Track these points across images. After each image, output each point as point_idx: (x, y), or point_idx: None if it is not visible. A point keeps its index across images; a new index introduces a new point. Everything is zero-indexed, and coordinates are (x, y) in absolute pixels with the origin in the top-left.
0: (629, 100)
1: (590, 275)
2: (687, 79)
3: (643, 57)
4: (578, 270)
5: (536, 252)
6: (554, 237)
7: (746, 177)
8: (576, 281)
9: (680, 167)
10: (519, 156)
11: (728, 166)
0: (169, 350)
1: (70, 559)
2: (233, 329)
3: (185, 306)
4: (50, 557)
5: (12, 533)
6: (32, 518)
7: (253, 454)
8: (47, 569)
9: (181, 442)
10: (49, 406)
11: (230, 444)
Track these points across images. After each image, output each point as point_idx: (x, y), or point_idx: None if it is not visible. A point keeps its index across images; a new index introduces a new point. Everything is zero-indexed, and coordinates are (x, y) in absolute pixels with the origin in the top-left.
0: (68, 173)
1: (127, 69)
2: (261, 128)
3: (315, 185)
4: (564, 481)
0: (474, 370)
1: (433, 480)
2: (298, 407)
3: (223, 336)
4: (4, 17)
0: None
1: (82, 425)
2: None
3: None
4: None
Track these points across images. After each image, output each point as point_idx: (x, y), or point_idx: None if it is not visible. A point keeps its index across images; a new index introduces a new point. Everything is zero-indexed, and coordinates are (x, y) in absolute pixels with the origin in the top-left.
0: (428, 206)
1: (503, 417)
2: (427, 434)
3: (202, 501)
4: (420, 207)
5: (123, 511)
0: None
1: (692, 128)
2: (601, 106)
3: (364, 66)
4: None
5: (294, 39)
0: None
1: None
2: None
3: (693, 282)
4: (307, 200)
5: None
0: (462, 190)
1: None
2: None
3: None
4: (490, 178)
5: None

STATED EXERCISE – Retype every line above word for word, keeping the original order.

SOLUTION TO THE PROBLEM –
Track these points across images. After each image, output each point as point_idx: (x, y), or point_idx: None if it is not visible. A point keeps its index across images; a new index introduces a new point. Everything is zero-indexed, and coordinates are (x, y) in absolute pixels with the origin in the top-left.
0: (629, 100)
1: (590, 275)
2: (687, 79)
3: (643, 57)
4: (578, 270)
5: (536, 252)
6: (554, 237)
7: (746, 177)
8: (576, 281)
9: (680, 167)
10: (519, 156)
11: (728, 166)
0: (169, 350)
1: (70, 559)
2: (233, 329)
3: (185, 306)
4: (50, 557)
5: (12, 533)
6: (32, 518)
7: (253, 454)
8: (47, 569)
9: (181, 442)
10: (49, 406)
11: (230, 444)
Track these points across images. After each image, output each point as point_idx: (x, y), or point_idx: None if it is not visible. A point keeps its index across images; a new index introduces a new point. Everything is zero-indexed, and coordinates are (x, y) in absolute pixels with the origin in the top-left.
0: (68, 173)
1: (127, 69)
2: (261, 128)
3: (315, 185)
4: (564, 481)
0: (474, 370)
1: (433, 480)
2: (298, 407)
3: (223, 336)
4: (4, 17)
0: None
1: (82, 425)
2: None
3: None
4: None
Track these points across images. After each image, output each point as point_idx: (x, y), or point_idx: None if it is not visible. A point keeps its index across images; a new index introduces a new point. Everything is zero-indexed, and coordinates are (x, y) in absolute pixels with the origin in the top-left.
0: (428, 206)
1: (503, 417)
2: (427, 434)
3: (202, 501)
4: (420, 207)
5: (123, 511)
0: None
1: (692, 128)
2: (601, 106)
3: (364, 66)
4: None
5: (294, 39)
0: None
1: None
2: None
3: (693, 282)
4: (307, 200)
5: None
0: (462, 190)
1: None
2: None
3: None
4: (490, 178)
5: None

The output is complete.